Rabbit, run

“Couldya fill it up with regular?”

The man starts to pump it in and Rabbit gets out of the car and goes around to the back and asks, “How far am I from Brewer?”

The farmer looks up with a look of curt distrust from listening to the gas gurgle. He lifts a finger. “Back up and take that road and it’s sixteen miles to the bridge.”

Sixteen. He has driven forty miles to get sixteen miles away.

But it was far enough, this was another world. It smells differently, smells older, of nooks and pockets in the ground that nobody’s poked into yet. “Suppose I go straight?”

“That’ll take you to Churchtown.”

“What’s after Churchtown?”

“New Holland. Lancaster.”

“Do you have any maps?”

“Son, where do you want to go?”

“Huh? I don’t know exactly.”

“Where are you headed?” The man is patient. His face at the same time seems fatherly and crafty and stupid.

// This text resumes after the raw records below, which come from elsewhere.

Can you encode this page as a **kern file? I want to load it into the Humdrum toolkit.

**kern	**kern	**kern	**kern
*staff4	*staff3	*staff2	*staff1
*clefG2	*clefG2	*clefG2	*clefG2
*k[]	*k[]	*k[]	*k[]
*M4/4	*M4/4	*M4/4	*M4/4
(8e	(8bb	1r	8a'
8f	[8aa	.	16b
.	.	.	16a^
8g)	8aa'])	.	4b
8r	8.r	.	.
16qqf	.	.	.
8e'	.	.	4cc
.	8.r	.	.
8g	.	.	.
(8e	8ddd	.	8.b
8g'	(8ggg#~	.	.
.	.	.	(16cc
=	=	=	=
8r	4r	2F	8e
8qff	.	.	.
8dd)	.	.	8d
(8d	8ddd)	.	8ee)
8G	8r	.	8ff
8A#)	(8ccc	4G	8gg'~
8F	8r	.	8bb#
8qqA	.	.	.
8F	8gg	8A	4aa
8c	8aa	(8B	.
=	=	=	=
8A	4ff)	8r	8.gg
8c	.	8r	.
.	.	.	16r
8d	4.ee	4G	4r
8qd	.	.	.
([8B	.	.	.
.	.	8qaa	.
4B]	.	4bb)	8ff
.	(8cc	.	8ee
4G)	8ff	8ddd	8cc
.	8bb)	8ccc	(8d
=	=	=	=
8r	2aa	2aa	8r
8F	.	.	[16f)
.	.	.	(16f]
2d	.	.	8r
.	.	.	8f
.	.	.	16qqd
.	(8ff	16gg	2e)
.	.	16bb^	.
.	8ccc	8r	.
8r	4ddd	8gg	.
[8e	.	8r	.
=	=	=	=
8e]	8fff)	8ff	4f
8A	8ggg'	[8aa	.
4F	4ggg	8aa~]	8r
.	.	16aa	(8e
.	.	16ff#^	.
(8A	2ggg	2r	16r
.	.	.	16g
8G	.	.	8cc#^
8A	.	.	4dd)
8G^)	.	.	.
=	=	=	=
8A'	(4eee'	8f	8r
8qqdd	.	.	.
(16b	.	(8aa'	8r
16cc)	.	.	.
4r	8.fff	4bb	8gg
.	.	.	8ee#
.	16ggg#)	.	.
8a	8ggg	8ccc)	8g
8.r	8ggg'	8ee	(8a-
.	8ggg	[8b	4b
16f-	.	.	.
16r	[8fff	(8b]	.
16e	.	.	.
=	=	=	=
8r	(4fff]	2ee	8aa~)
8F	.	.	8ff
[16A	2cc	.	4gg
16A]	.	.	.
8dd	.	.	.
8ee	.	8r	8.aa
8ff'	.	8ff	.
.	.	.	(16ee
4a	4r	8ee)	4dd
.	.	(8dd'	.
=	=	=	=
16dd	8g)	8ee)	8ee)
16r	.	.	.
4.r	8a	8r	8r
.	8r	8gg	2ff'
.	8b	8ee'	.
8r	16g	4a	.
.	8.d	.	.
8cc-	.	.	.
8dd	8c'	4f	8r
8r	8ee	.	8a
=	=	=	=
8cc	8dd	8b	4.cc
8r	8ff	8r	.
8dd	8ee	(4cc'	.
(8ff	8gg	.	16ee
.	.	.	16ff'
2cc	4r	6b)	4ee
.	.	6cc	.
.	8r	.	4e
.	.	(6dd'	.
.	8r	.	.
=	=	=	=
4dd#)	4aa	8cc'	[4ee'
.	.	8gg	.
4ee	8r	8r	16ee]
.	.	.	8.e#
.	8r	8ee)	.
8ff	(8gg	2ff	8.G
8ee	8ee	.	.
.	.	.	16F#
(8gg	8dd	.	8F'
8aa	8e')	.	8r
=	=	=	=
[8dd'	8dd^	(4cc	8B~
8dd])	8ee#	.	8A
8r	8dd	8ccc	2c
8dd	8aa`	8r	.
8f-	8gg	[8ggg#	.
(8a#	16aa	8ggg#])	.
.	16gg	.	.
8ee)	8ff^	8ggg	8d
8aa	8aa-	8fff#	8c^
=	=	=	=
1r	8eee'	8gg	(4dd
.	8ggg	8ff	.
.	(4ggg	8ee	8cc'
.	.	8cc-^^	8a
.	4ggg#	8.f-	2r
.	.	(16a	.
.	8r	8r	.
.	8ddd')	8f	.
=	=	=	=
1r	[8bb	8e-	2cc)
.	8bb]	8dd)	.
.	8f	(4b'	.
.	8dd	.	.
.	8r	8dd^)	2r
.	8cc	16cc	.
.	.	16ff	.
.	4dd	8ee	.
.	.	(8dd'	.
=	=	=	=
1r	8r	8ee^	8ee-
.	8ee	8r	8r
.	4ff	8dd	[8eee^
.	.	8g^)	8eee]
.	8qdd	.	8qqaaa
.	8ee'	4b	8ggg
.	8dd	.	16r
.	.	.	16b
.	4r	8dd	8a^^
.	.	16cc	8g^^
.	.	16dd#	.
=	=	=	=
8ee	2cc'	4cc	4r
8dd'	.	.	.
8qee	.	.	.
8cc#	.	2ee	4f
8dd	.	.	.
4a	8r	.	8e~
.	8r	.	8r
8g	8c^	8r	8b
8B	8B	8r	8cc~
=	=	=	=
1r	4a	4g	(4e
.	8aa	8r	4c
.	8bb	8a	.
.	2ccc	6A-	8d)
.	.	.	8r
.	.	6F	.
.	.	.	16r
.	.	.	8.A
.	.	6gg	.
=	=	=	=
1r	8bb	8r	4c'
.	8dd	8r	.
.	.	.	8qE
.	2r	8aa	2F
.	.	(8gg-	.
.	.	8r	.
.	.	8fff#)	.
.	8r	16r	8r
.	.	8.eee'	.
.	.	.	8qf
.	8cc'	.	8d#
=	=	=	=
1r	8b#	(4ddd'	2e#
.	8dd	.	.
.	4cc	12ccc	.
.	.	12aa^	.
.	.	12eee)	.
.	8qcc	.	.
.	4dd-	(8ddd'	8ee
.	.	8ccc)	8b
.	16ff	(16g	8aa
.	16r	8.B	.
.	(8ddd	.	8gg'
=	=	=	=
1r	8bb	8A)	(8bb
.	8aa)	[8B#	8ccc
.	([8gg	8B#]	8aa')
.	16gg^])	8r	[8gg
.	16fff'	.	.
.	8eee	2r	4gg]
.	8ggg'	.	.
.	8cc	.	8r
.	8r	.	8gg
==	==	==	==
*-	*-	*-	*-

For the first time, Harry realizes he is a criminal. He hears the gasoline rise in the neck of the tank and notices with what care the farmer squeezes every drop he can into the tank without letting it slosh over the lip insolently the way a city garageman would. Out here a drop of gas isn’t supposed to escape and he’s in the middle of it at night. Laws aren’t ghosts in this country, they walk around with the smell of earth on them. Senseless fear cakes over Rabbit’s body.

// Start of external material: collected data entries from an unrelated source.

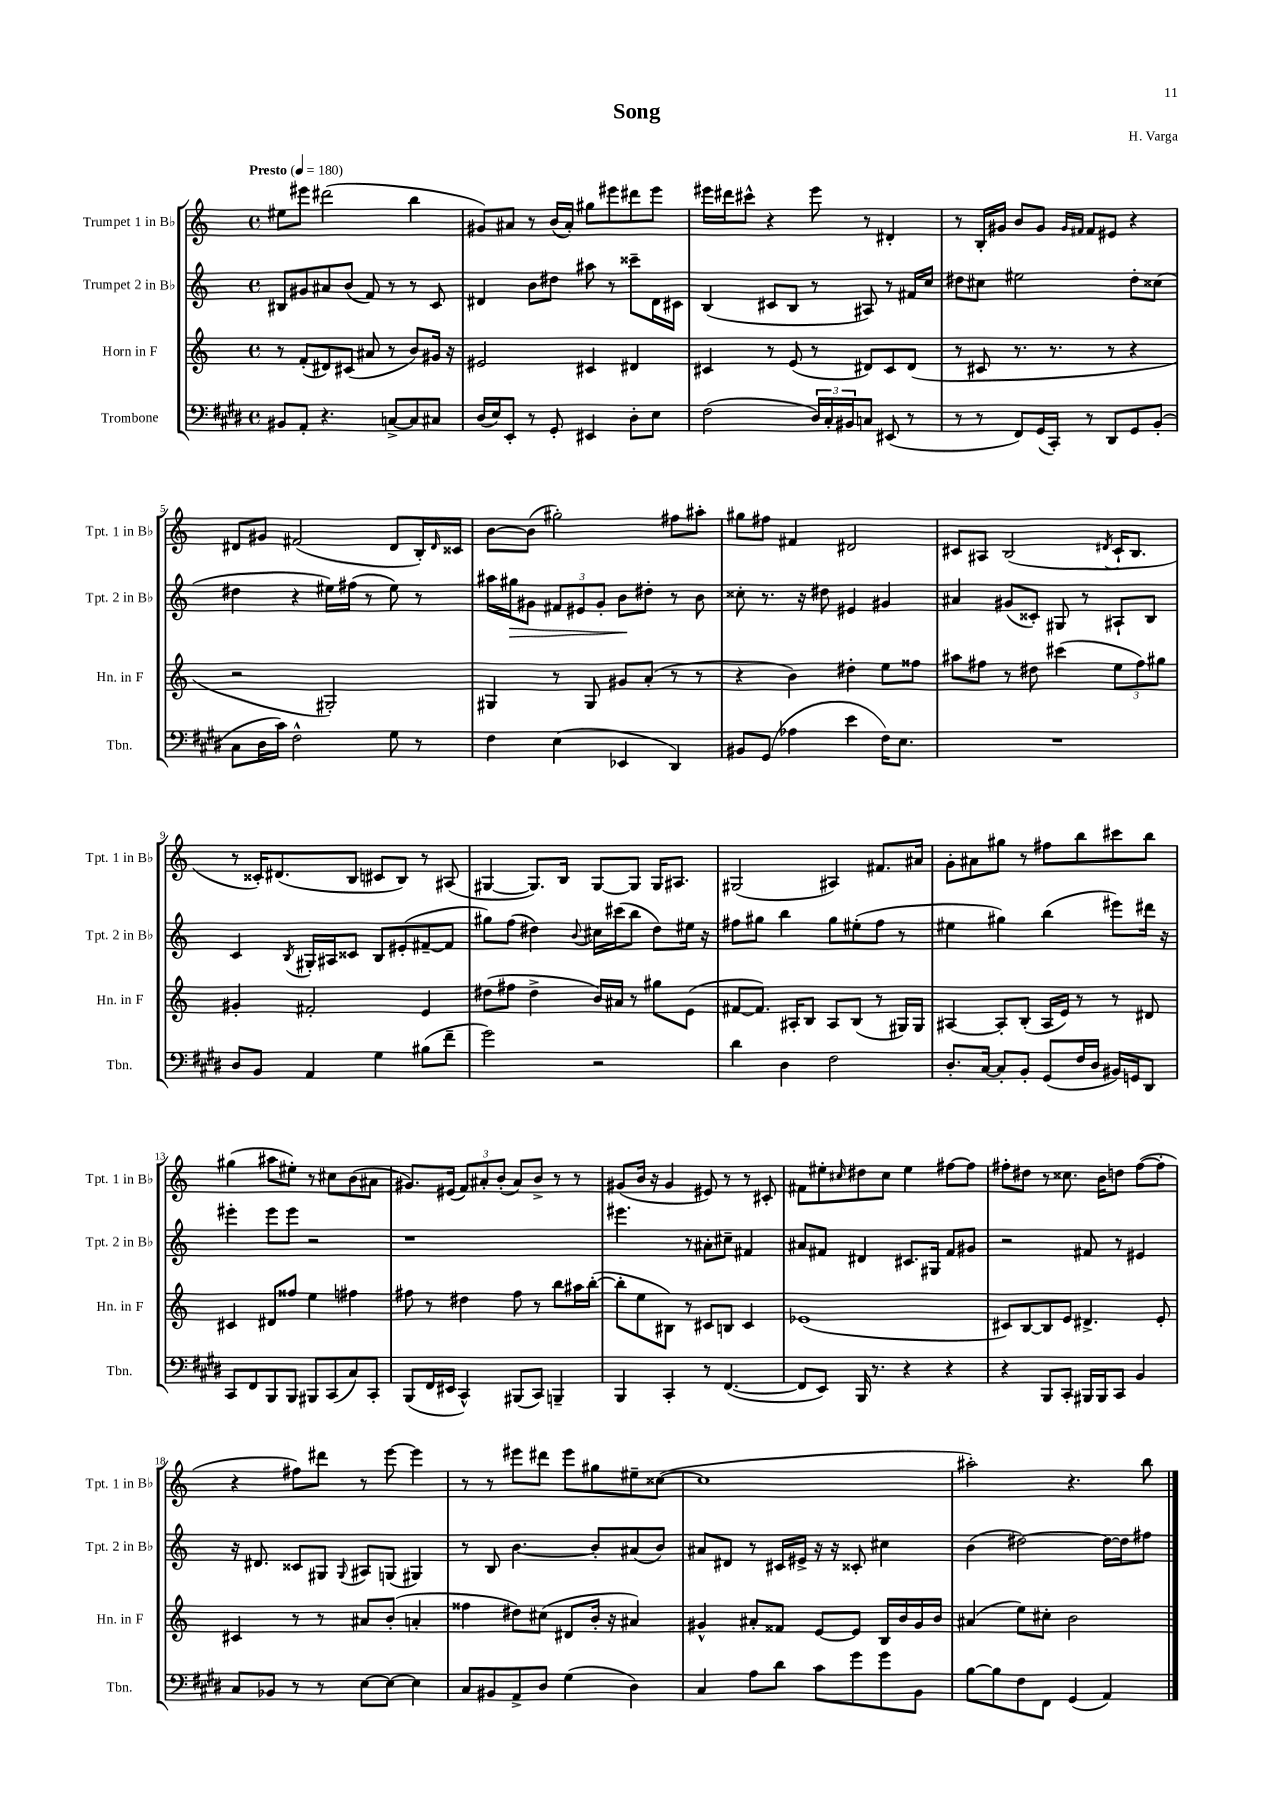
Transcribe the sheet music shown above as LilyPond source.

\header { title = "Song" composer = "H. Varga" }
<<
\new StaffGroup <<
\new Staff = "s0" \with { instrumentName = "Trumpet 1 in Bb" shortInstrumentName = "Tpt. 1 in Bb" } {
    \clef treble \key c \major \defaultTimeSignature \time 4/4 \tempo "Presto" 4 = 180
    eis''8 eis'''8 dis'''2( b''4 |
    gis'8) ais'8 r8 b'16( ais'16-.) gis''8 eis'''8 dis'''8 eis'''8 |
    eis'''16 dis'''16 cis'''8-^ r4 eis'''8 r8 dis'4-. |
    r8 b16-. gis'16 b'8 gis'8 \grace { gis'16 fis'16 } fis'8 eis'8 r4 |
    dis'8 gis'8 fis'2( dis'8 b16-.) \grace { dis'16 } cisis'16 |
    b'8~ b'8( gis''2-.) fis''8 ais''8-. |
    gis''8 fis''8 fis'4 dis'2 |
    cis'8 ais8 b2( \acciaccatura { dis'8 } cis'16-! b8. |
    r8 cisis'16-.) dis'8.( b8 cis'8 b8) r8 ais8( |
    gis4~ gis8.) b16 gis8~ gis8 gis16 ais8. |
    gis2( ais4) fis'8. ais'16 |
    g'8-. ais'8 gis''8 r8 fis''8 b''8 cis'''8 b''8 |
    gis''4( ais''8 eis''8-.) r8 cis''8 b'8( ais'8 |
    gis'8.) eis'16( \tuplet 3/2 { f'8) ais'8-. b'8-.( } ais'8) b'8-> r8 r8 |
    gis'8( b'16 r16 gis'4 eis'8) r8 r8 cis'8-. |
    fis'8 eis''8-. \grace { cis''16 } dis''8 cis''8 eis''4 fis''8~ fis''8 |
    fis''8-. dis''8 r8 cisis''8. b'16 d''8 fis''8~( fis''8-. |
    r4 fis''8) dis'''8 r8 e'''8~ e'''4 |
    r8 r8 eis'''8 dis'''8 eis'''8 gis''8 eis''8-- cisis''8~( |
    cisis''1 |
    ais''2-.) r4. b''8 \bar "|." |
}
\new Staff = "s1" \with { instrumentName = "Trumpet 2 in Bb" shortInstrumentName = "Tpt. 2 in Bb" } {
    \clef treble \key c \major \defaultTimeSignature \time 4/4
    bis8 gis'8 ais'8 b'8( f'8) r8 r8 c'8 |
    dis'4 b'8 dis''8 ais''8 r8 cisis'''8-- dis'16 cis'16 |
    b4( cis'8 b8 r8 ais8) r8 fis'16 c''16 |
    dis''8 cis''8 eis''2 dis''8-. cisis''8( |
    dis''4 r4 eis''16) fis''16( r8 eis''8) r8 |
    ais''16 gis''16\> gis'8 \tuplet 3/2 { fis'8 eis'8 gis'8-. } b'8\! dis''8-. r8 b'8 |
    cisis''8-. r8. r16 dis''8 eis'4 gis'4 |
    ais'4 gis'8( cisis'8-.) gis8 r8 ais8-! b8 |
    c'4 \acciaccatura { b8 } gis16-. ais16 cisis'8 b8 eis'8-.( fis'8~-- fis'8 |
    gis''8) f''8( dis''4) \appoggiatura { b'8 } cis''16 cis'''16( b''8 dis''8) eis''16 r16 |
    fis''8 gis''8 b''4 gis''8 eis''8-.( fis''8 r8 |
    eis''4 gis''4) b''4( eis'''8) dis'''16 r16 |
    eis'''4-. eis'''8 eis'''8 r2 |
    r1 |
    eis'''4. r8 ais'8-. cis''8-- fis'4 |
    ais'8 fis'8 dis'4 cis'8. gis16 fis'8 gis'8 |
    r2 fis'8 r8 eis'4 |
    r16 dis'8. cisis'8 gis8 \appoggiatura { gis8 } ais8 g8( gis4) |
    r8 b8 b'4.~ b'8-. ais'8( b'8) |
    ais'8 dis'8 r8 cis'16 eis'16-> r16 r16 cisis'8-. cis''4 |
    b'4( dis''2~) dis''16~ dis''16 fis''8 \bar "|." |
}
\new Staff = "s2" \with { instrumentName = "Horn in F" shortInstrumentName = "Hn. in F" } {
    \clef treble \key c \major \defaultTimeSignature \time 4/4
    r8 f'8-.( dis'8) cis'8( ais'8 r8 b'8) gis'16 r16 |
    eis'2 cis'4 dis'4 |
    cis'4 r8 e'8( r8 dis'8) cis'8 dis'8( |
    r8 cis'8 r8. r8. r8 r4 |
    r2 gis2-.) |
    gis4 r8 gis8 gis'8 a'8-.( r8 r8 |
    r4 b'4) dis''4-. e''8 fisis''8 |
    ais''8 fis''8 r8 dis''8 cis'''4( \tuplet 3/2 { e''8 fis''8) gis''8 } |
    gis'4-. fis'2-. e'4 |
    dis''8( fis''8 dis''4-> b'16) ais'16 r8 gis''8 e'8( |
    fis'8~ fis'8.) ais16-. b8 ais8 b8( r8 gis16) gis16 |
    ais4~ ais8-. b8-.( ais16 e'16) r8 r8 dis'8 |
    cis'4 dis'8 fisis''8 e''4 fis''4 |
    fis''8 r8 dis''4 fis''8 r8 b''8 ais''16 b''16~-.( |
    b''8-. e''8 bis8) r8 cis'8 b8 cis'4 |
    ees'1( |
    cis'8) b8~ b8 e'8 dis'4.-> e'8-. |
    cis'4 r8 r8 ais'8 b'8-.( a'4-. |
    fisis''4 dis''8) cis''8( dis'8 b'16-. r16 ais'4) |
    gis'4-^ ais'8-. fisis'8 e'8~ e'8 b16 b'16 gis'16 b'16 |
    ais'4( e''8) cis''8-. b'2 \bar "|." |
}
\new Staff = "s3" \with { instrumentName = "Trombone" shortInstrumentName = "Tbn." } {
    \clef bass \key e \major \defaultTimeSignature \time 4/4
    bis,8 a,8-. r4. c8~-> c8 cis8 |
    dis16( e16) e,8-. r8 gis,8-. eis,4 dis8-. e8 |
    fis2( \tuplet 3/2 { dis16) cis16-. bis,16 } c8 eis,8( r8 |
    r8 r8 fis,8) gis,16( cis,16-.) r8 dis,8 gis,8 b,8-.( |
    cis8 dis16 cis'16) fis2-^ gis8 r8 |
    fis4 e4( ees,4 dis,4) |
    bis,8 gis,8( aes4 e'4 fis16) e8. |
    R1 |
    dis8 b,8 a,4 gis4 bis8( fis'8-- |
    gis'2) r2 |
    dis'4 dis4 fis2 |
    dis8.-. cis16~ cis8-. b,8-. gis,8( fis16 dis16 bis,16) g,16 dis,8 |
    cis,8 fis,8 b,,8 b,,8 bis,,8 cis,8( cis8) cis,8-. |
    b,,8( fis,16 eis,16 cis,4-^) bis,,8( cis,8) b,,4-- |
    b,,4 cis,4-. r8 fis,4.~( |
    fis,8 e,8) b,,16 r8. r4 r4 |
    r4 b,,8 cis,8-. bis,,16 bis,,16 cis,8 b,4 |
    cis8 bes,8 r8 r8 e8~ e8~ e4 |
    cis8 bis,8 a,8-> dis8 gis4( dis4) |
    cis4 a8 dis'8 cis'8 gis'8 gis'8 b,8 |
    b8~ b8 fis8 fis,8 gis,4( a,4) \bar "|." |
}
>>
>>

“Check the oil?” the man asks after hanging up the hose on the side of the rusty pump, one of the old style, with the painted bubble head.

“No. Wait. Yeah. You better had. Thanks.” Simmer down. All he’d done was ask for a map. Damn dirtdigger – what was so suspicious about that? Somebody was always going somewhere. He better get the oil checked because he wasn’t going to stop again until he was halfway to Georgia. “Hey, how far is Lancaster south of here?”

“Due south? Don’t know. It’s about twenty-five miles on the road. Your oil’s all right. You think you’re going to Lancaster now?”

“Yeah, I might.”

“Check your water?”

“No. It’s O.K.”

“Battery?”

“It’s great. Let’s go.”

The man lets the hood slam down and smiles over at Harry. “That’s three-ninety on the gas, young fella”: the words are pronounced in that same heavy cautious crippled way.

Rabbit puts four ones in his hand, which is stiff and crusted and has fingernails that remind you of those old shovels you see worn into weird shapes. The farmer disappears into the hardware store; maybe he’s phoning the state cops. He acts like he knows something, but how could he? Rabbit itches to duck into the car and drive off. To steady himself he counts the money left in his wallet. Seventy-three; today was payday. Fingering so much lettuce strengthens his nerves. Switching off the lights in the hardware store as he comes, the farmer comes back with the dime and no map. Harry cups his hand for the dime and the man pushes it in with his broad thumb and says, “Looked around inside and the only road map is New York State. You don’t want to go that way, do you now?”